Sanremo Degenkolb gibt sich nach Mailand - Sanremo kämpferisch

Sanremo · Der Deutsche zieht trotz Platz sieben viel Positives aus seinem Auftritt beim Rad-Klassiker. Es gewinnt der Pole Michal Kwiatkowski.

Nur ganz kurz war John Degenkolb richtig angefressen. Ein Souvenirjäger hatte ihm einfach seine Trinkflasche im Zielbereich entrissen, obwohl sie noch nicht geleert war. Der Ärger war nachvollziehbar, genauso wie Degenkolbs generell positive Bewertung seines siebten Platzes beim Frühjahrsklassiker Mailand-Sanremo. "Ich werde jetzt nicht in die Knie gehen und mich unter der Bettdecke verstecken", sagte der 28-Jährige durchaus kämpferisch.

Es gibt auch nicht den geringsten Anlass zur Ernüchterung. Degenkolb hatte ein starkes Rennen gezeigt, er war an den entscheidenden Stellen präsent. Dass seine Kraft nicht genügte, um am Poggio den entfesselten Antritt des Doppelweltmeisters Peter Sagan zu parieren: geschenkt. "Ich bin natürlich ein Stück weit enttäuscht, denn ich habe mich gut gefühlt, aber am Ende kann man das als guten Auftakt der Klassiker hinnehmen", resümierte Degenkolb.
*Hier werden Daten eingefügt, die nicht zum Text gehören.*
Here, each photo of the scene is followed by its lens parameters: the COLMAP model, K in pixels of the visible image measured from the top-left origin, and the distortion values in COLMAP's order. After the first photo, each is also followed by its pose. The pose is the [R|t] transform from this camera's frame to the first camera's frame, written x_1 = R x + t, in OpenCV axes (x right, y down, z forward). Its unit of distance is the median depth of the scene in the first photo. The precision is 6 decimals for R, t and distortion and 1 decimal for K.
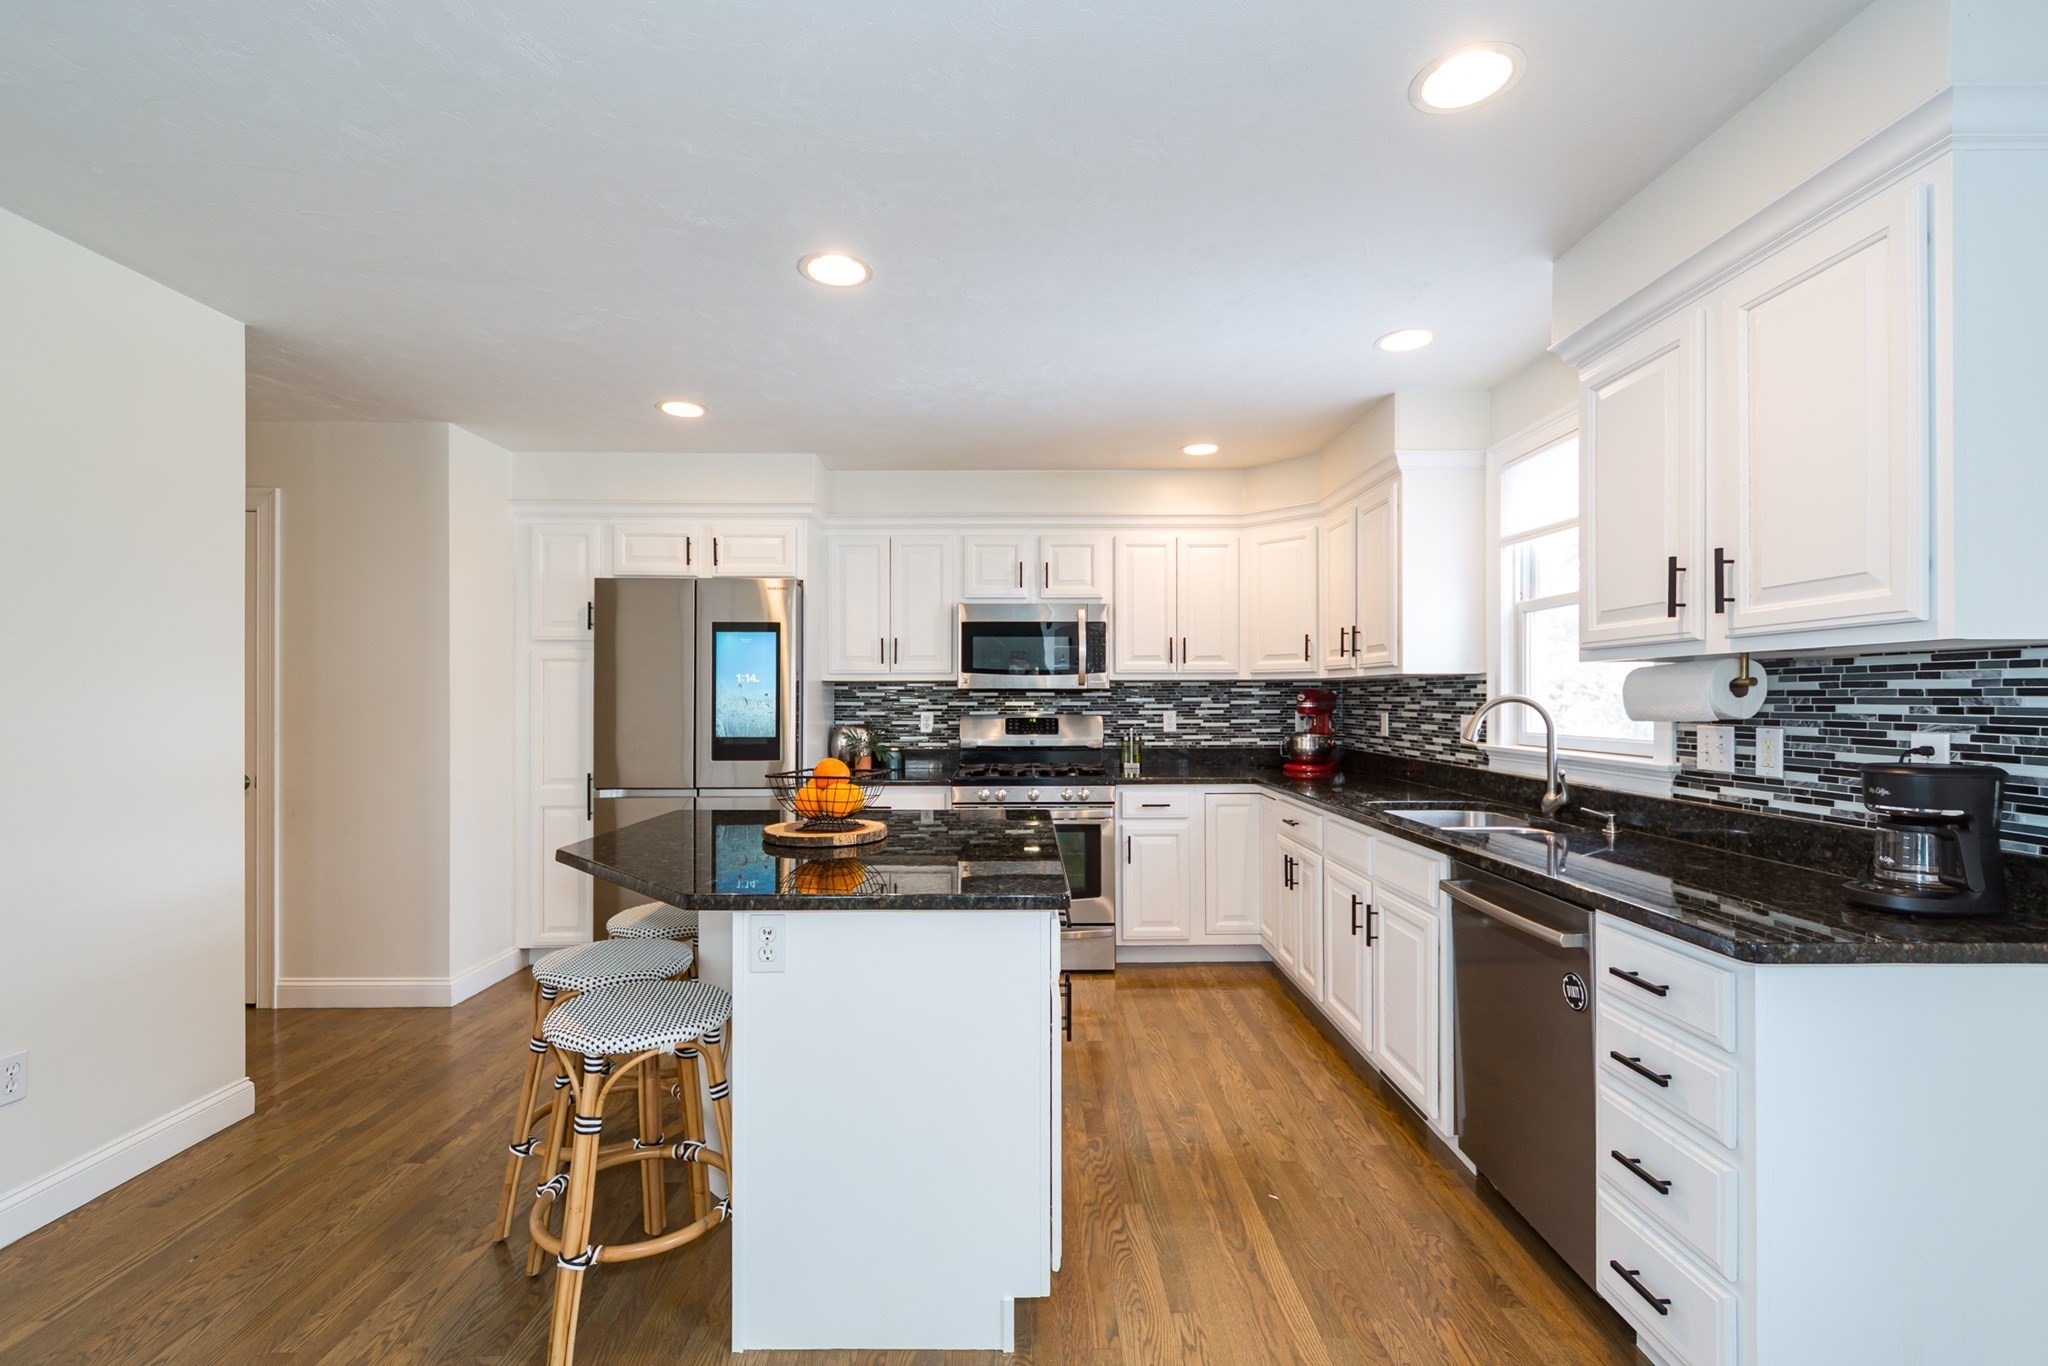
lens RADIAL K [[864.9, 0, 1028.3], [0, 864.9, 694.9], [0, 0, 1]] dist [0.004077, -0.000698]
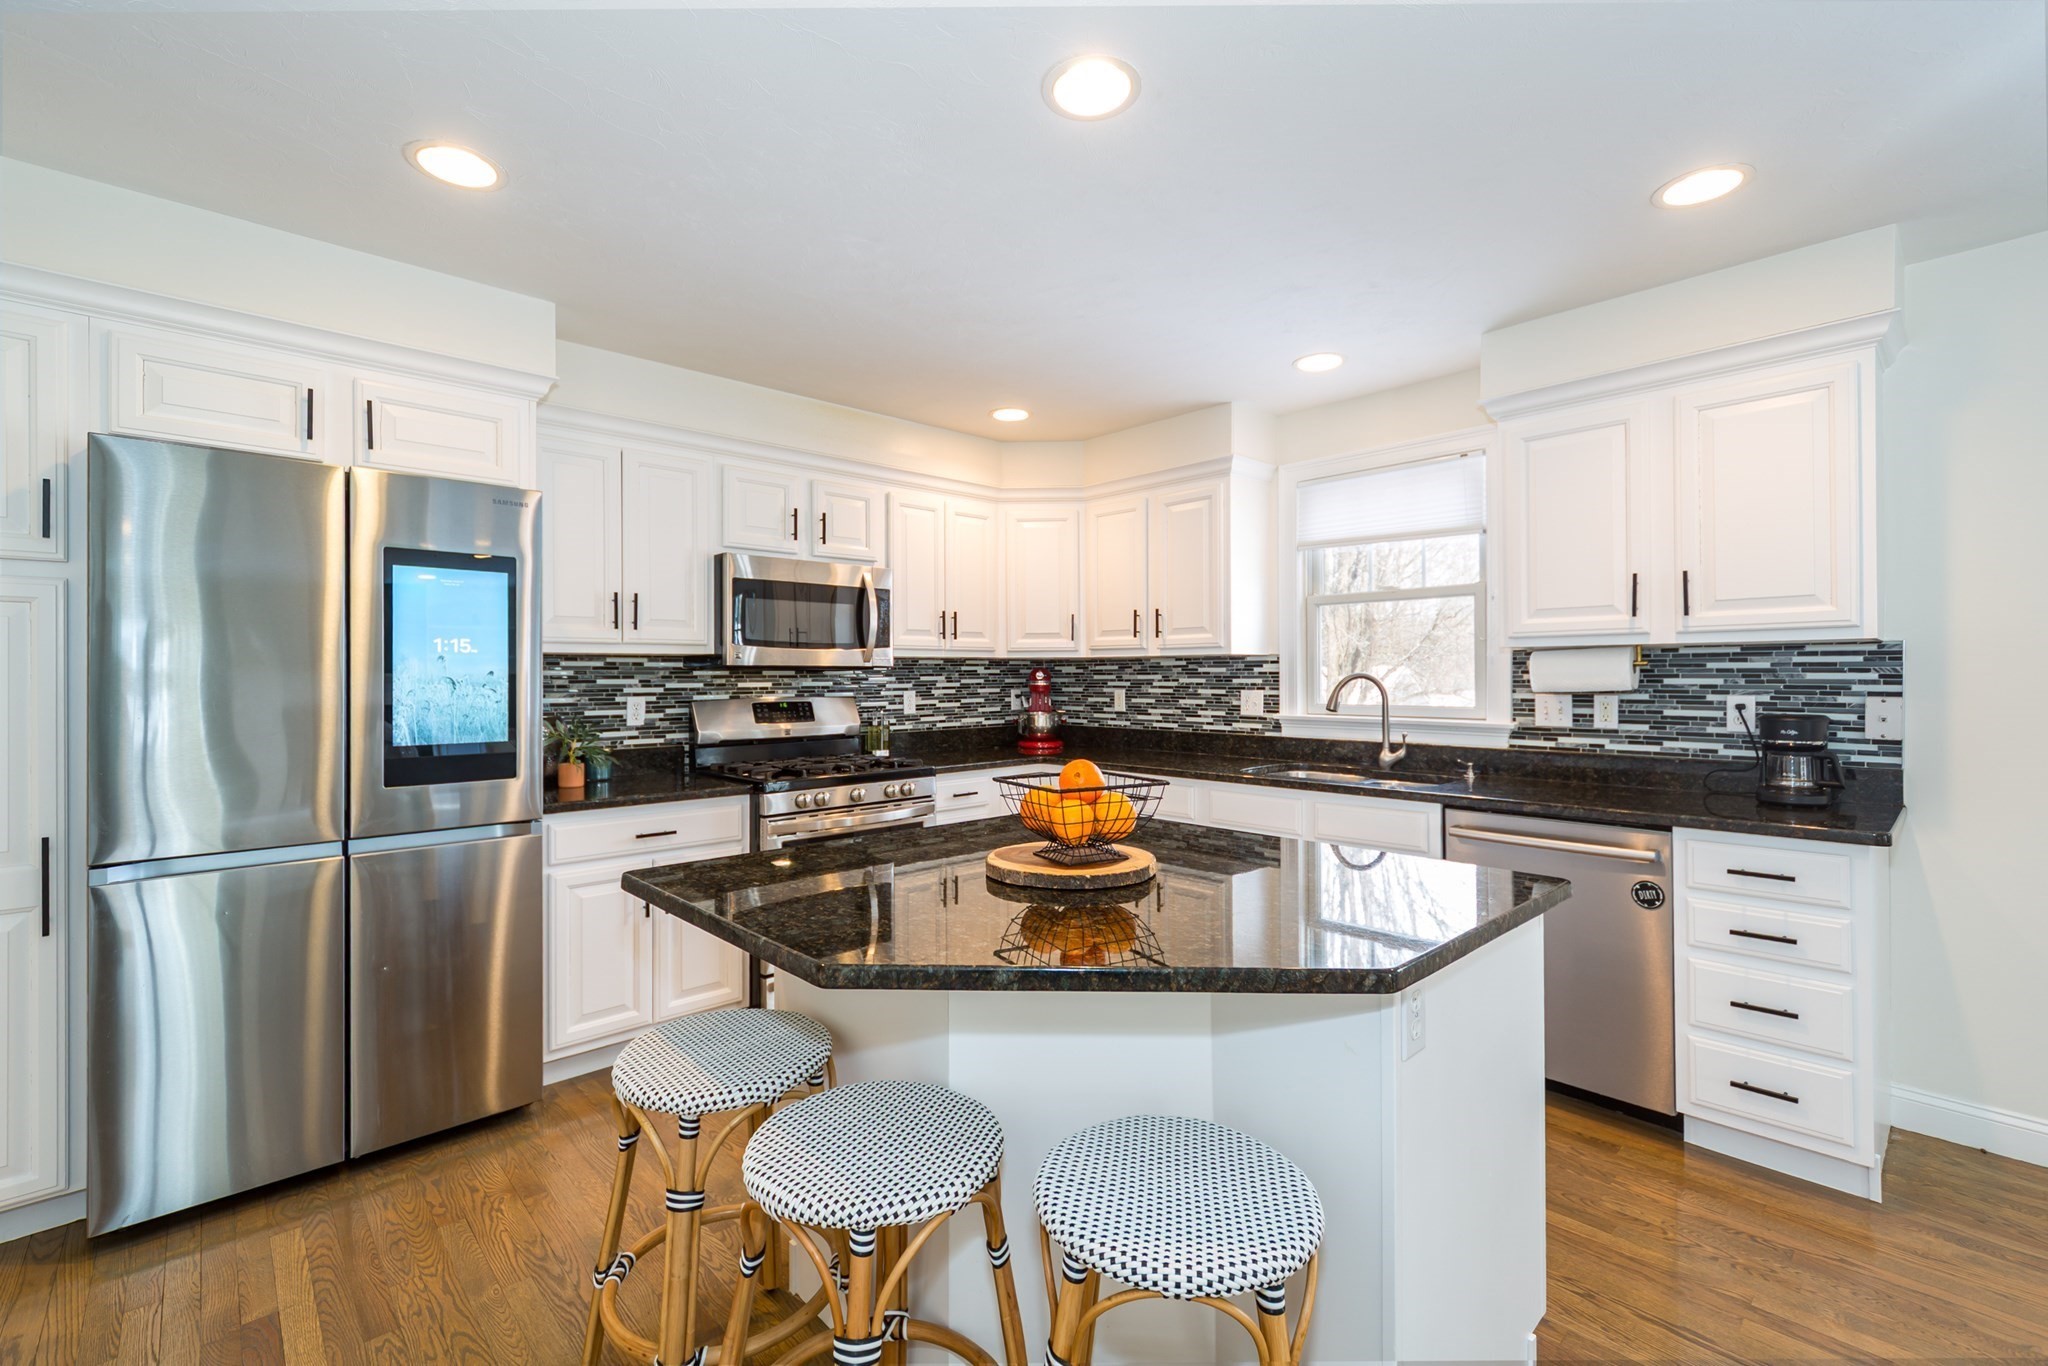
lens RADIAL K [[864.9, 0, 1020.3], [0, 864.9, 673.7], [0, 0, 1]] dist [0.004077, -0.000698]
pose [[0.745069, -0.000740, 0.666987, -0.405907], [0.001382, 0.999999, -0.000434, 0.000856], [-0.666986, 0.001245, 0.745069, 0.271898]]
Als guten Auftakt in seine Wochen. Nach kurzer Atempause zu Hause bei der Familie in Oberursel nahe Frankfurt geht es für Degenkolb am Mittwoch weiter nach Belgien zum E3 Prijs Harelbeke (24. März) und Gent-Wevelgem (26. März). Es sind die Zwischenstationen hin zur Flandern-Rundfahrt (2. April) und zu Paris-Roubaix (9. April), den nächsten beiden Radsport-Monumenten. Bis zur gefürchteten "Hölle des Nordens" will der Klassiker-Spezialist seine Form halten oder, wenn möglich, noch steigern.

"Ich denke, dass wir auf einem super Level sind", sagte Degenkolb und meinte damit auch seine Teamkollegen bei Trek-Segafredo. Der gebürtige Thüringer fühlt sich konkurrenzfähig mit dem Slowaken Sagan aus der deutschen Bora-Mannschaft oder Ex-Weltmeister Michal Kwiatkowski (Polen), der am Samstag in einem aufregenden Sprint triumphierte. Auch wenn Degenkolb am Poggio-Anstieg "nicht die Beine" hatte, um danach auf der Via Roma den achten deutschen Sieg bei der Classicissima zu erkämpfen.
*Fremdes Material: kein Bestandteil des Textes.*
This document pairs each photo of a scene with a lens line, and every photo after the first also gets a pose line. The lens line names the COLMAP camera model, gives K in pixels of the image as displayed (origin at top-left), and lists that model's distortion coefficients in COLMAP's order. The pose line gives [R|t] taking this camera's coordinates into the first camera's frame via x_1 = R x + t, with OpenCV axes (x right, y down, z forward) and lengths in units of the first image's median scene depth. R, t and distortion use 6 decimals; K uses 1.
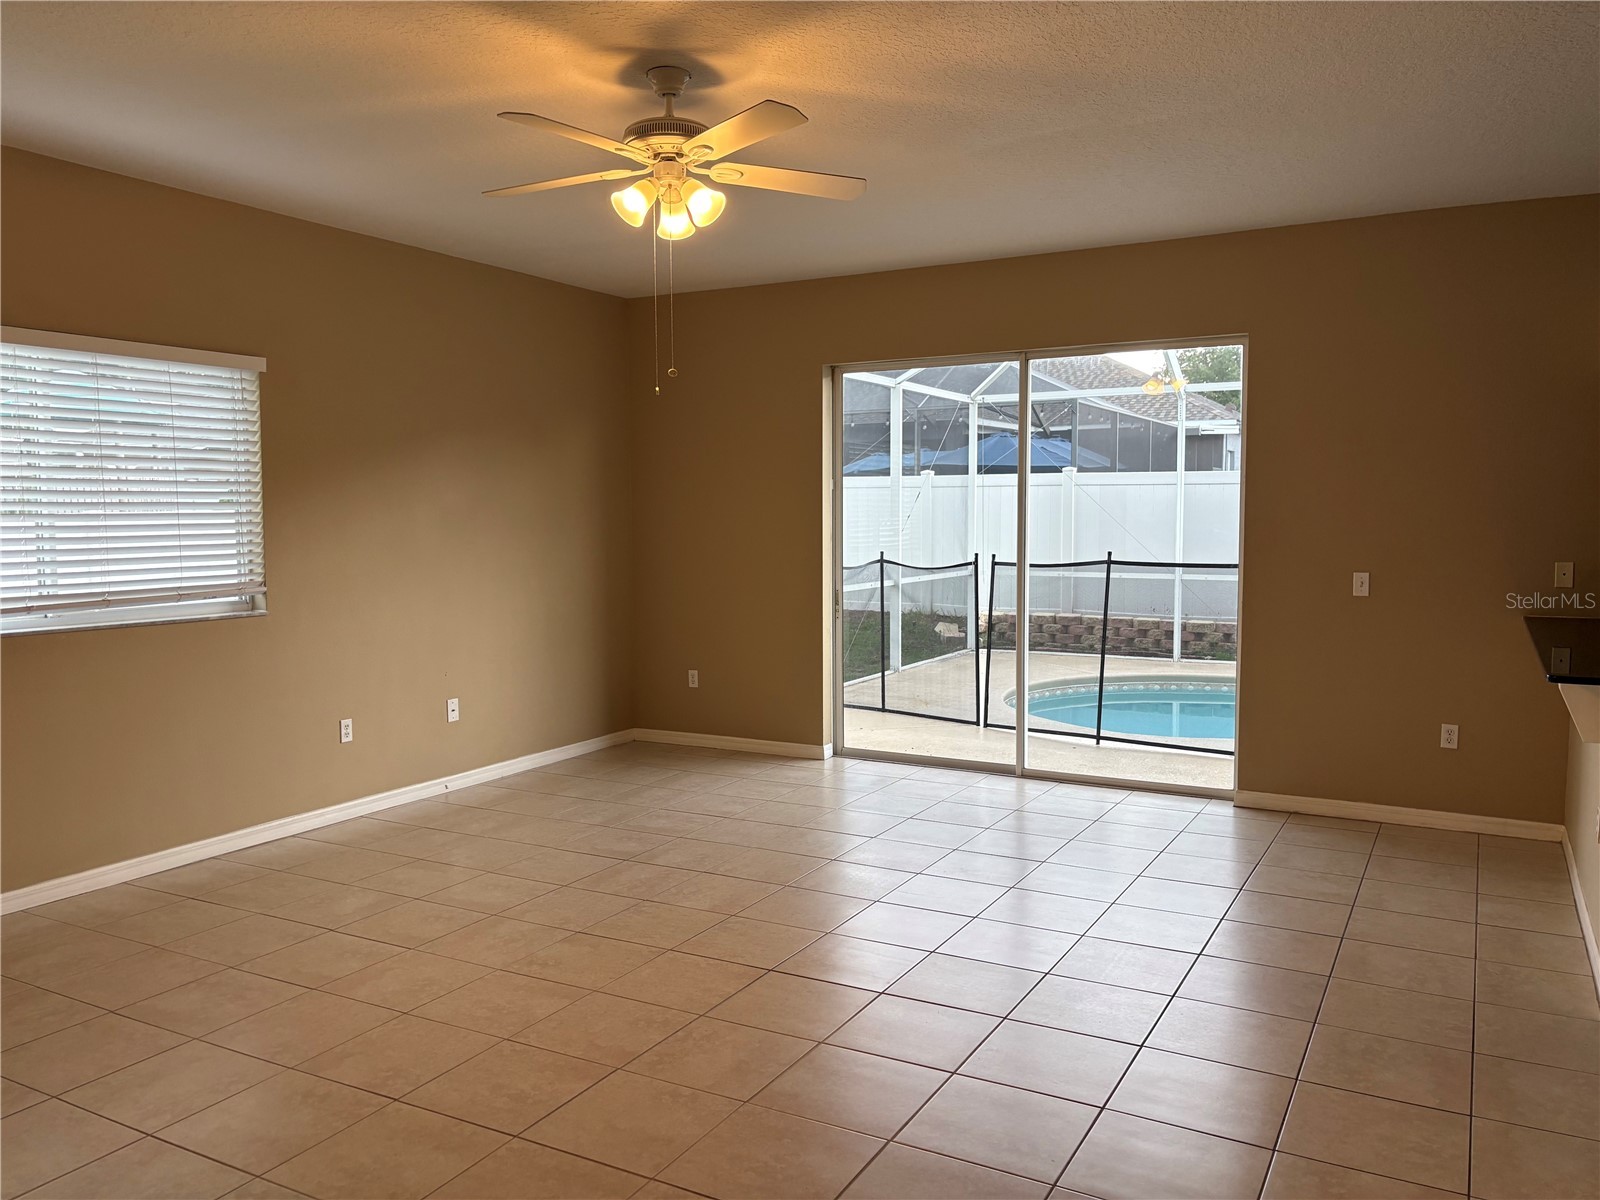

Degenkolb ist fraglos in einer Verfassung, die es ihm erlaubt, wieder groß zu denken. So groß wie vor zwei Jahren, als er in Sanremo das erste Monument seiner Karriere gewann und dann einen historischen Triumph im Radstadion von Roubaix folgen ließ. Nach der Klassiker-Zwangspause im Vorjahr wegen eines Trainingsunfalls ist Degenkolb wieder in seinem Element. "Ich bin zufrieden mit der Leistung und mit meinem Gefühl. Nächste Woche geht's weiter", sagte er.

Zufrieden war auch Sagan, obwohl er als der Geschlagene ins Ziel kam. Der Popstar des Radsports hatte eine Show abgeliefert, das war ihm mindestens genauso wichtig wie der Sieg. "Nicht immer gewinnt der Stärkste. Kwiatkowski schuldet mir ein paar Bier", sagte Sagan verschmitzt. "Wir wollten in weltmeisterlicher Art gewinnen. Peter hat im Sprint etwas zu sehr auf seine Urkräfte vertraut", ergänzte Bora-Teammanager Ralph Denk.